◆ Provided material:

================================

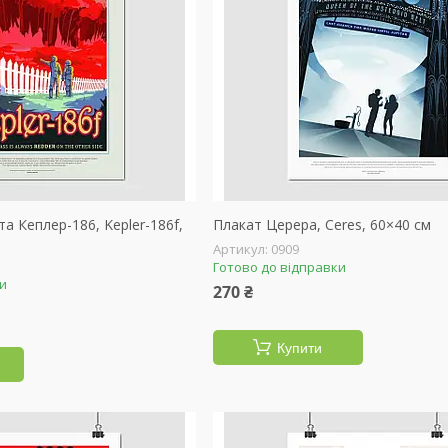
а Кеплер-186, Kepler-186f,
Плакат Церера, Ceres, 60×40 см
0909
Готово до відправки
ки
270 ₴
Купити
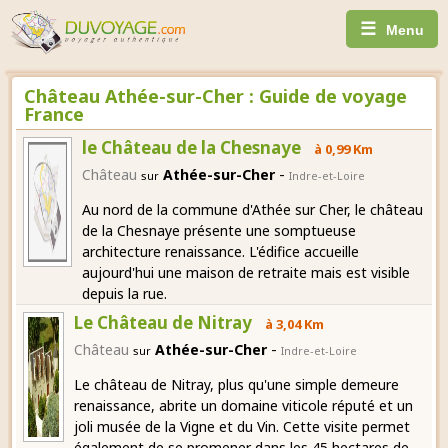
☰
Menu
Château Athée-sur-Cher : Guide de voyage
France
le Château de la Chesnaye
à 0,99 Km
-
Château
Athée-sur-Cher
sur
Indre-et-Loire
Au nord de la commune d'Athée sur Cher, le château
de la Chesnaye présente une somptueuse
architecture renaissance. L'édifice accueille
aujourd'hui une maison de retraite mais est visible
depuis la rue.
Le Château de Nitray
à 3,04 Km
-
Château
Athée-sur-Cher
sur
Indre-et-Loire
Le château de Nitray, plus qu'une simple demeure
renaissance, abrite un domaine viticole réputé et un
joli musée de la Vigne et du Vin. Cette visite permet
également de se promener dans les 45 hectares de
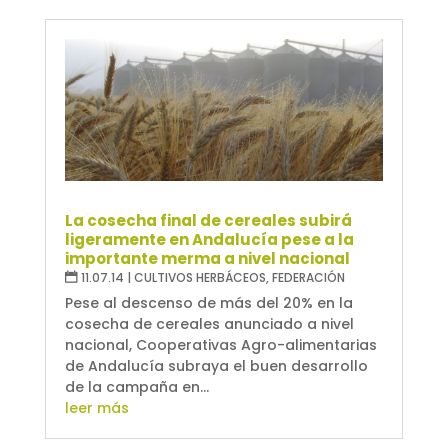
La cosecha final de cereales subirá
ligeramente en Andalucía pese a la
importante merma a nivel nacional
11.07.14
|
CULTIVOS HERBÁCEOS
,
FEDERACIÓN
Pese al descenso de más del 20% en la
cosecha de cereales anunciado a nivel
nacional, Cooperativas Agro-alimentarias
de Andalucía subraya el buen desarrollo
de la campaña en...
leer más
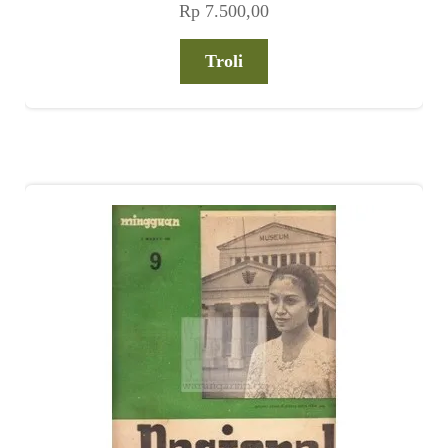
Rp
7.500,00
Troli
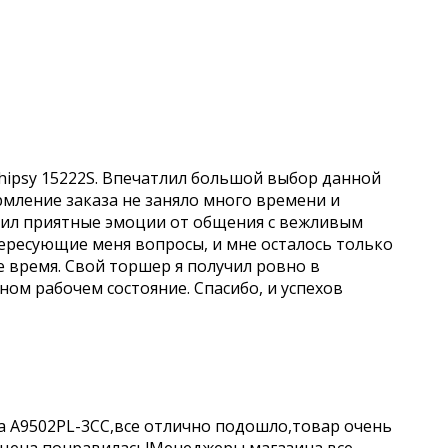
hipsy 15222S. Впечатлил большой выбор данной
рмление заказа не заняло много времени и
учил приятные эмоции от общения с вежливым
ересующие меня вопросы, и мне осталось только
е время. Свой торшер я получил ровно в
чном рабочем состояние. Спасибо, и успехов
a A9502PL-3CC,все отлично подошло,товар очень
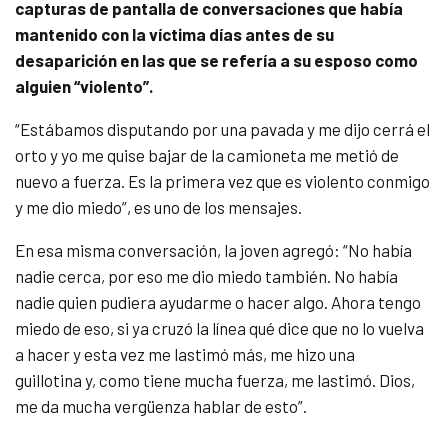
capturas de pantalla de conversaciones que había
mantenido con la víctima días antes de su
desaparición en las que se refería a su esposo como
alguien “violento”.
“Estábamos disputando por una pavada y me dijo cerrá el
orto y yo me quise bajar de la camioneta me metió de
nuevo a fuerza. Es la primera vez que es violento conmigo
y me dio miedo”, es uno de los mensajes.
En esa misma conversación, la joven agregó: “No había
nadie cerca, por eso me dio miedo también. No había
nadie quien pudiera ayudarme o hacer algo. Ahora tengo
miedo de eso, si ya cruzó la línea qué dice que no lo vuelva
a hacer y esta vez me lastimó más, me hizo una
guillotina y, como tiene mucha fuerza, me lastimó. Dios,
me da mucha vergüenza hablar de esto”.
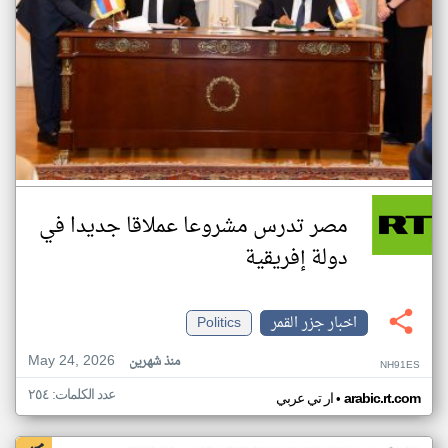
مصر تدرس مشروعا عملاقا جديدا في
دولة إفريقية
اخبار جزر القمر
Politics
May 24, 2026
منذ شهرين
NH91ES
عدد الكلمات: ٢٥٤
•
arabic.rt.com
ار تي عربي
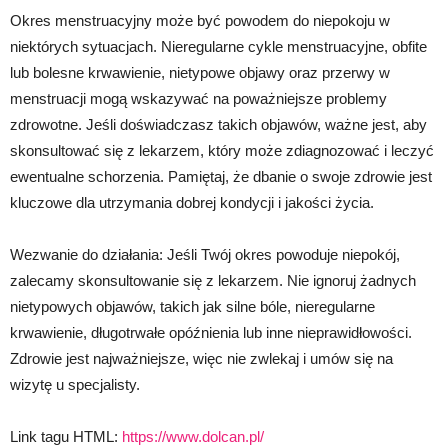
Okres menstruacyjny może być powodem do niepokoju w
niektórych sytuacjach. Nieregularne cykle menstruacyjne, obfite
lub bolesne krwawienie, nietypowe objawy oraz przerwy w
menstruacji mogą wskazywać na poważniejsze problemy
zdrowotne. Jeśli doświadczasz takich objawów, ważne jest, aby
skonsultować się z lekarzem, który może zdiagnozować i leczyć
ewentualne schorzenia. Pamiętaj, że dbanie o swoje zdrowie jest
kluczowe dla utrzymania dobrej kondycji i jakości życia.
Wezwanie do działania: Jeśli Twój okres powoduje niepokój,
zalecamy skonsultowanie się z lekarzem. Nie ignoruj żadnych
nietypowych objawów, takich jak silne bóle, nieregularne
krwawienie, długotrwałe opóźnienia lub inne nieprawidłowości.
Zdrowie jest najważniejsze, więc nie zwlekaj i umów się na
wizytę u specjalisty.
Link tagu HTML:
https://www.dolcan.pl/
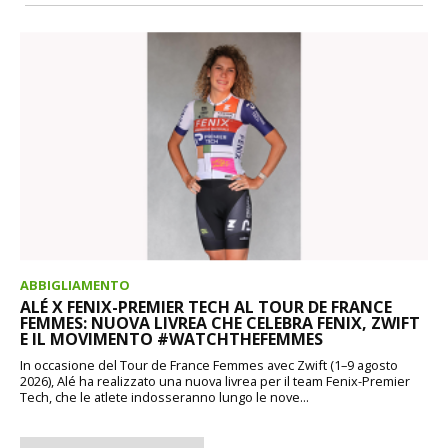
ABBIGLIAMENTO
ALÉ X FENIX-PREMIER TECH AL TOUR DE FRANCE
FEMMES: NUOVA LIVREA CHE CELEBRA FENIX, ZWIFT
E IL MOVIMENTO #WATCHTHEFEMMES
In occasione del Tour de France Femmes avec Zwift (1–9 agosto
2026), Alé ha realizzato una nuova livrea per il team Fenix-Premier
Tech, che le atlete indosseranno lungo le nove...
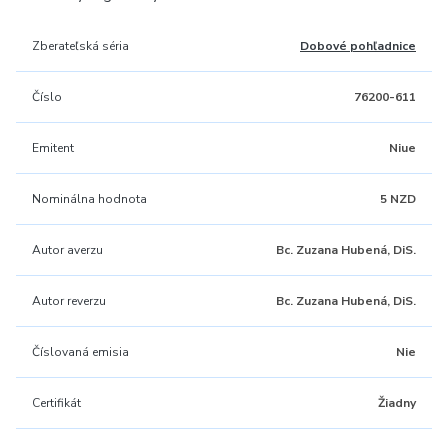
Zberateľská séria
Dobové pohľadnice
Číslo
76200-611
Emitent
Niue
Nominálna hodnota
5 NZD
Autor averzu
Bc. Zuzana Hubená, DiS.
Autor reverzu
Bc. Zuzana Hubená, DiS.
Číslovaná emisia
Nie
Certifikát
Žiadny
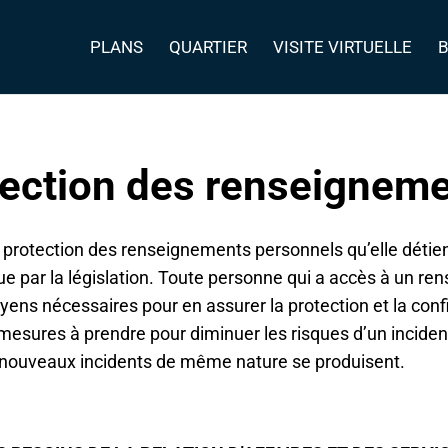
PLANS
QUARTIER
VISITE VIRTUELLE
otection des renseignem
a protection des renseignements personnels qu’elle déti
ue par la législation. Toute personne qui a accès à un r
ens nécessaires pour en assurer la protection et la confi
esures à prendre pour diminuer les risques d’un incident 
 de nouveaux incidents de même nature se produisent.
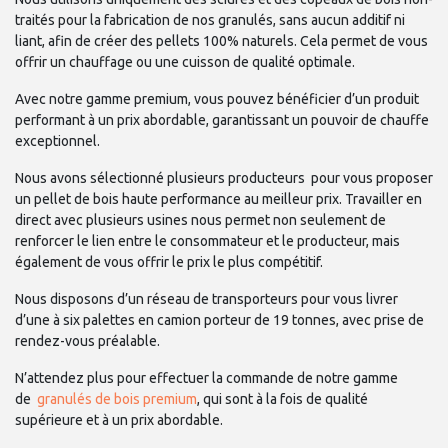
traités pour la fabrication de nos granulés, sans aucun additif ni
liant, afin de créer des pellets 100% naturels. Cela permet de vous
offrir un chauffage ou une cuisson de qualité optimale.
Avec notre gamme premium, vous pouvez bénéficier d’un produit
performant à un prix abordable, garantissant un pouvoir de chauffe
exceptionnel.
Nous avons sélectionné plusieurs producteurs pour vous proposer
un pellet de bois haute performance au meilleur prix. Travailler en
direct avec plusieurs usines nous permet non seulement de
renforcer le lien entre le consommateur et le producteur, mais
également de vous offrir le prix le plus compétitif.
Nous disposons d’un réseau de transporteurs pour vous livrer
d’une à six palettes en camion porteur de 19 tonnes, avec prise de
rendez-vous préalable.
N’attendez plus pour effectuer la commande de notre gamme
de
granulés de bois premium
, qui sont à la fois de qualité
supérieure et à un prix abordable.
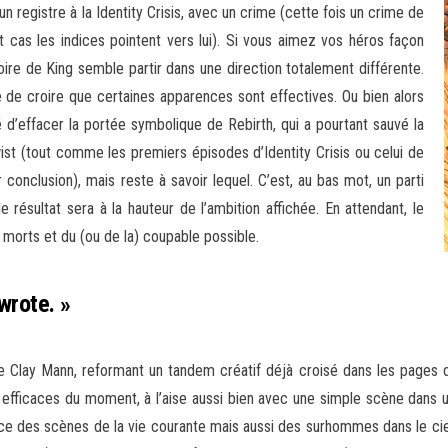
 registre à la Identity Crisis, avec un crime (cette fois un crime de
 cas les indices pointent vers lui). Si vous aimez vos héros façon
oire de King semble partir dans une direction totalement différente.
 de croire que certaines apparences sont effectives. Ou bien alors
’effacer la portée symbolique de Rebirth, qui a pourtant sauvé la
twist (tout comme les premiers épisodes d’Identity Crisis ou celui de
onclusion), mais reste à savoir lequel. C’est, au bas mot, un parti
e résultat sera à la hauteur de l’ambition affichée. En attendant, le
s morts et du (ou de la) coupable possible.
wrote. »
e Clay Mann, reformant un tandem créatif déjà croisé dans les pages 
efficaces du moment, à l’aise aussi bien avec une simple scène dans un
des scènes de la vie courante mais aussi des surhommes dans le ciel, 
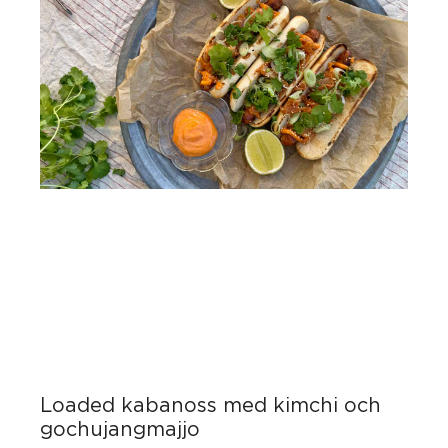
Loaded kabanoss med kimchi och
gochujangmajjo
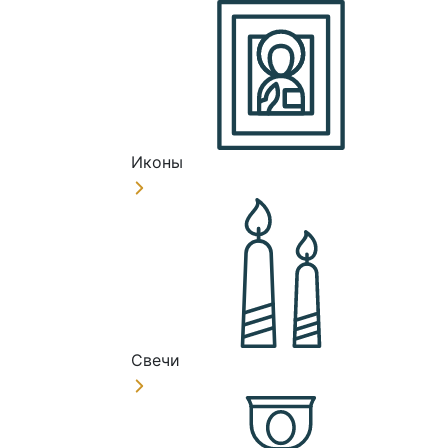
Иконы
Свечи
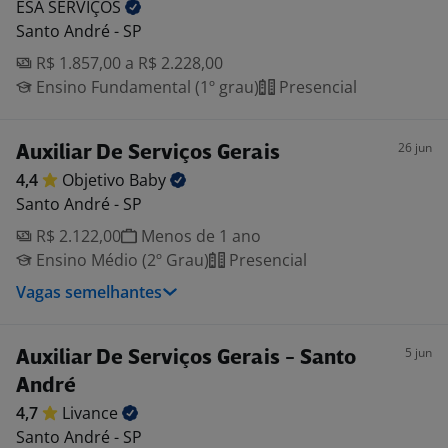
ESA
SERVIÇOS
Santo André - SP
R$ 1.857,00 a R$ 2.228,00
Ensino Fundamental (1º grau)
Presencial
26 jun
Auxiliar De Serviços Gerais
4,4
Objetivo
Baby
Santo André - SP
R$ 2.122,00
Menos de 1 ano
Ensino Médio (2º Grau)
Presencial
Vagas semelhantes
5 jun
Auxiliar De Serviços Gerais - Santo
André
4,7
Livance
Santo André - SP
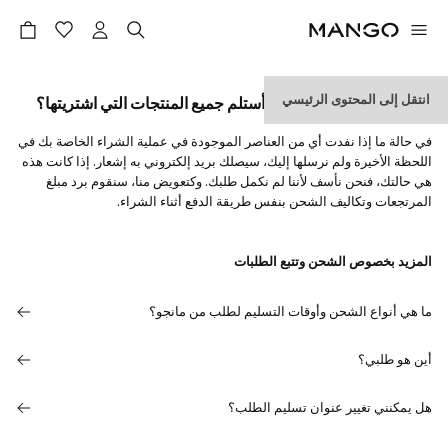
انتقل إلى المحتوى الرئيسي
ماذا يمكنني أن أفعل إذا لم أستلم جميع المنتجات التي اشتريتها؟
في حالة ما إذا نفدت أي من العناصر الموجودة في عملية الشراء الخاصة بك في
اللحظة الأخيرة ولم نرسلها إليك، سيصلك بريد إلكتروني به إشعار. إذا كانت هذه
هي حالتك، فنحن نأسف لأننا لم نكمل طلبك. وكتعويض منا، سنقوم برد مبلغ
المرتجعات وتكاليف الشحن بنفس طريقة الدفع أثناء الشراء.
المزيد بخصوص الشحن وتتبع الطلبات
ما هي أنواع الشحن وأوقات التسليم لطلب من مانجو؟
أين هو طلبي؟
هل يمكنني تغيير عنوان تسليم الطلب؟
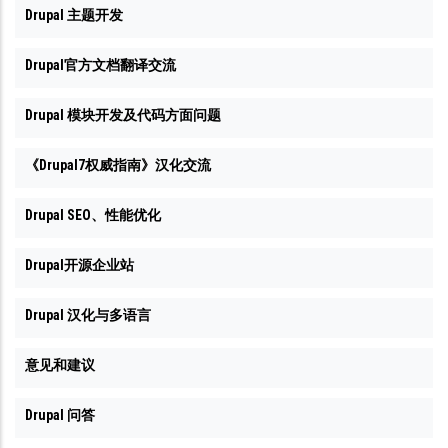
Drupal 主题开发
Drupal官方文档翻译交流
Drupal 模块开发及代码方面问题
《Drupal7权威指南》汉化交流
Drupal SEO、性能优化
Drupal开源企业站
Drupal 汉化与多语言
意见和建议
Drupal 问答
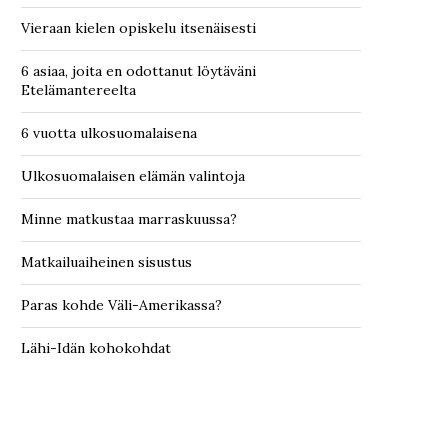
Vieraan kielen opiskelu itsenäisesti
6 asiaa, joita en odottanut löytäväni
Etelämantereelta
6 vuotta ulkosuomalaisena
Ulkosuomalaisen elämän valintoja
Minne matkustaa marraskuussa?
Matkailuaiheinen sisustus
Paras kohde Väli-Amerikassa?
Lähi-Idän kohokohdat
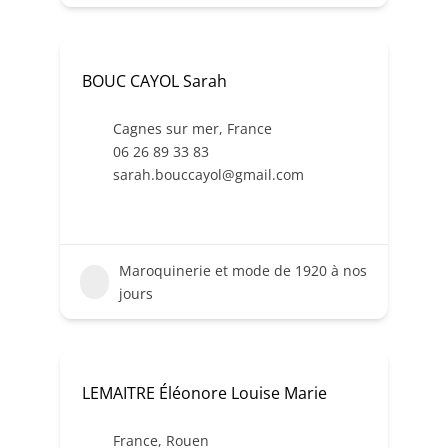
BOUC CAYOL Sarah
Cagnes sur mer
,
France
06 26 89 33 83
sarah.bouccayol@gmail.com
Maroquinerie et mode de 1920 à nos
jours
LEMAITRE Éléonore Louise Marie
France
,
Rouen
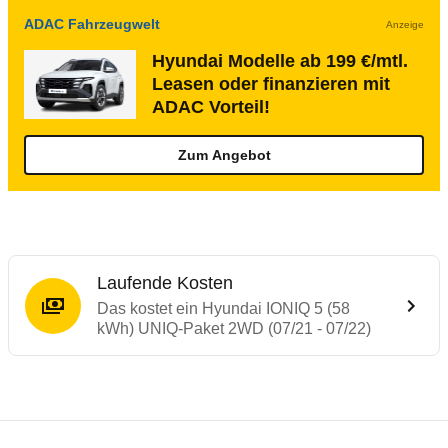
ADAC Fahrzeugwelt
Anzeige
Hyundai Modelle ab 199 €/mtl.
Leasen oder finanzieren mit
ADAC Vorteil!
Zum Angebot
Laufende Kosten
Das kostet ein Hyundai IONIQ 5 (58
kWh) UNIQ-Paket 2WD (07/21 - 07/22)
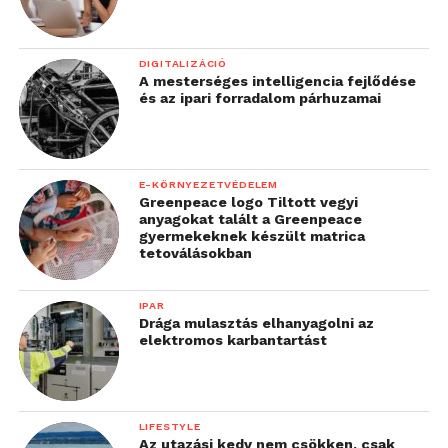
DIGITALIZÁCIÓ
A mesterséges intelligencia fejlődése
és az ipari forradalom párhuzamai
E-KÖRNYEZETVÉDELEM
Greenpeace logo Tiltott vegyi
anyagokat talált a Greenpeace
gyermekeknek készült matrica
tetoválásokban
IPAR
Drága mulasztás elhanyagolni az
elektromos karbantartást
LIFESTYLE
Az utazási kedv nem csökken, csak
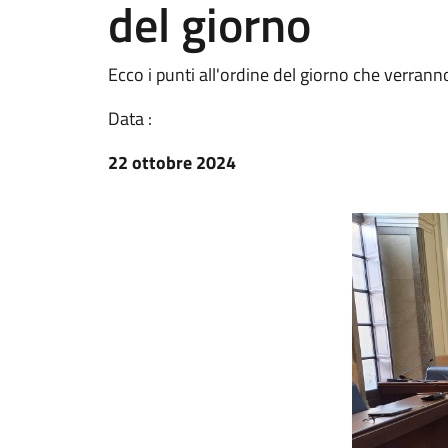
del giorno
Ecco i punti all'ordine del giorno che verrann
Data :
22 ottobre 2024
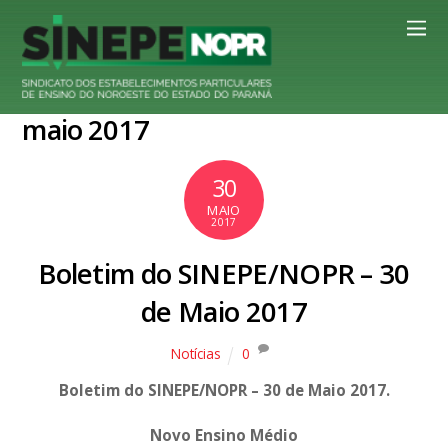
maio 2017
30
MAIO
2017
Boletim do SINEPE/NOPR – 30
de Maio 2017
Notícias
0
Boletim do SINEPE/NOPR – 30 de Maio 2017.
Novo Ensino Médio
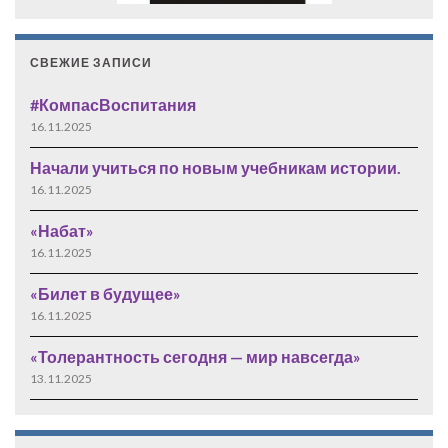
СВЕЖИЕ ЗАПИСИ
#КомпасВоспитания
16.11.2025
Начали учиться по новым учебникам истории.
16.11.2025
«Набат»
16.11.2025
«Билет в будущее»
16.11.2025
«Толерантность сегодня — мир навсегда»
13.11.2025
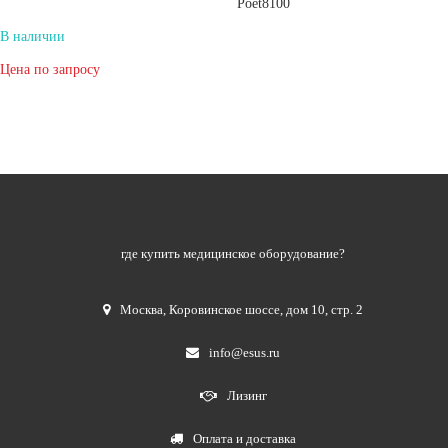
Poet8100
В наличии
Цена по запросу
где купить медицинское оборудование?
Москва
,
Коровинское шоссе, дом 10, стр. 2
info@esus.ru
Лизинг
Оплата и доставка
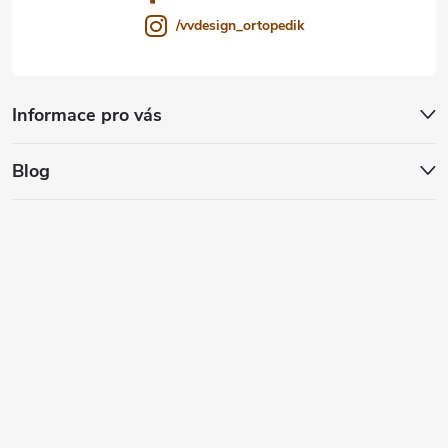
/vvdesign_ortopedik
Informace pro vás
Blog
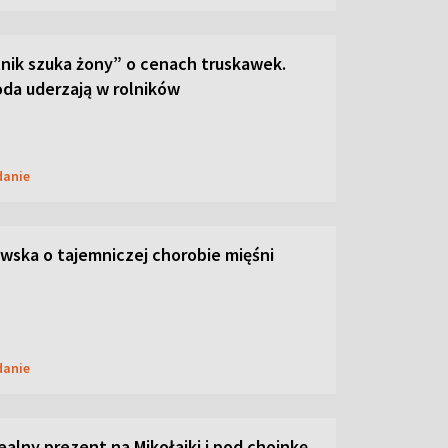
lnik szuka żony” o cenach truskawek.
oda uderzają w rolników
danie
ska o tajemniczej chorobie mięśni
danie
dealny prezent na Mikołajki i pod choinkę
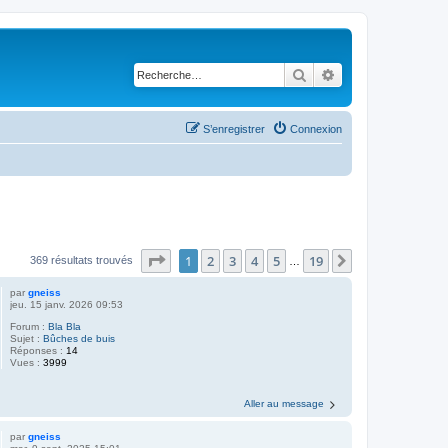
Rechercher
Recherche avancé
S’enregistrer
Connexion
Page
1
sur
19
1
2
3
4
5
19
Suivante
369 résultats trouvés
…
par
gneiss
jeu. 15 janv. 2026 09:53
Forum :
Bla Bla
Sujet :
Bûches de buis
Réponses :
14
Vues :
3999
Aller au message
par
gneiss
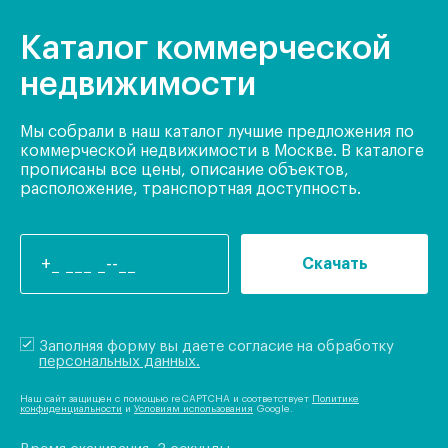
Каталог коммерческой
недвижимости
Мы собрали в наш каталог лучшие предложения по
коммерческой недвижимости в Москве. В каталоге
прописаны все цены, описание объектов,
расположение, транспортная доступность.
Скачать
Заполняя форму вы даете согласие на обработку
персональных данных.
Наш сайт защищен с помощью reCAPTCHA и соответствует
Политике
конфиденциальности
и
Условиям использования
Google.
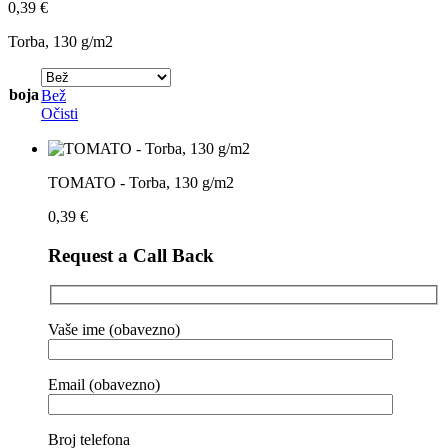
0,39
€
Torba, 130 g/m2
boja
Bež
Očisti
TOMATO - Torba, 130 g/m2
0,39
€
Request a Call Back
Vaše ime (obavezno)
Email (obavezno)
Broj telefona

================================

◆ Directions for this task:
Which lines run from the one containing "Условиям использования" to the end of the data above? Set down those lines exactly, and only those, without any pictures.

◆ Solution below:
Условиям использования
Google.
0,39
€
Torba, 130 g/m2
boja
Bež
Očisti
TOMATO - Torba, 130 g/m2
0,39
€
Request a Call Back
Vaše ime (obavezno)
Email (obavezno)
Broj telefona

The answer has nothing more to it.